New to the forum and new to the Ruger SR40. Took it to the range last weekend for the first time and had an issue manually loading the first round.

When the slide is closed and not cocked, when I insert the magazine and manually pull the slde back and forward to put a round in the chamber, it does not properly insert the round and gets stuck between the magazine and the chamber, requiring me to release the magazine and remove the rounds.

However, when the slide is open, and I insert the magazine and manually move the slide forward, it works with no problem at all. My friend who owns several handguns also tried with the same issue.

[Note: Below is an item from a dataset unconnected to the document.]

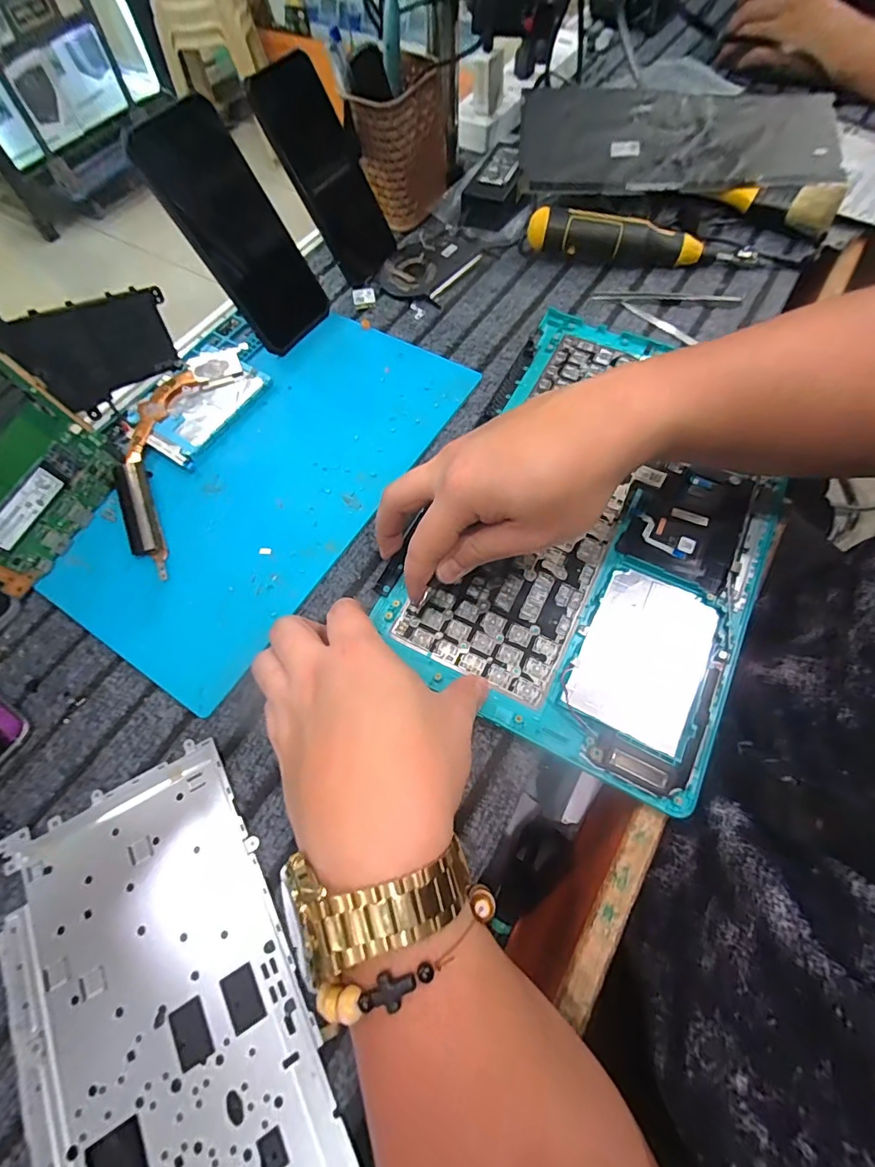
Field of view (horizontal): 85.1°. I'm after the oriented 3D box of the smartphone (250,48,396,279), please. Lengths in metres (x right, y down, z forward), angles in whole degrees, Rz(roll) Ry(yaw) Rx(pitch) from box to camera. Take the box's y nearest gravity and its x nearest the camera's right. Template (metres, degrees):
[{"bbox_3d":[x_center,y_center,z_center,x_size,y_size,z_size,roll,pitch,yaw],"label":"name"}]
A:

Anyone had this problem? It was cleaned and lubed before taking it out for the first time. Break in issue? Any thoughts or suggestions? 

Thanks.


----------



## bigplow (Oct 1, 2012)

are sr9s will do it if you dont pull it back far enough and let it slam closed if you let it back easy it does the same as yours my dads taurus 709 is the same way


----------



## USA_SHARK (Nov 4, 2012)

bigplow said:


> are sr9s will do it if you dont pull it back far enough and let it slam closed if you let it back easy it does the same as yours my dads taurus 709 is the same way


Thanks Bigplow. Seems like a design flaw? My buddie's Sig and Beretta didn't have this problem.


----------



## Ala Tom (Apr 1, 2011)

I think Ruger warns against manually loading the chamber. In my SR40C I always load from the magazine and then add a round to the magazine if desired.


----------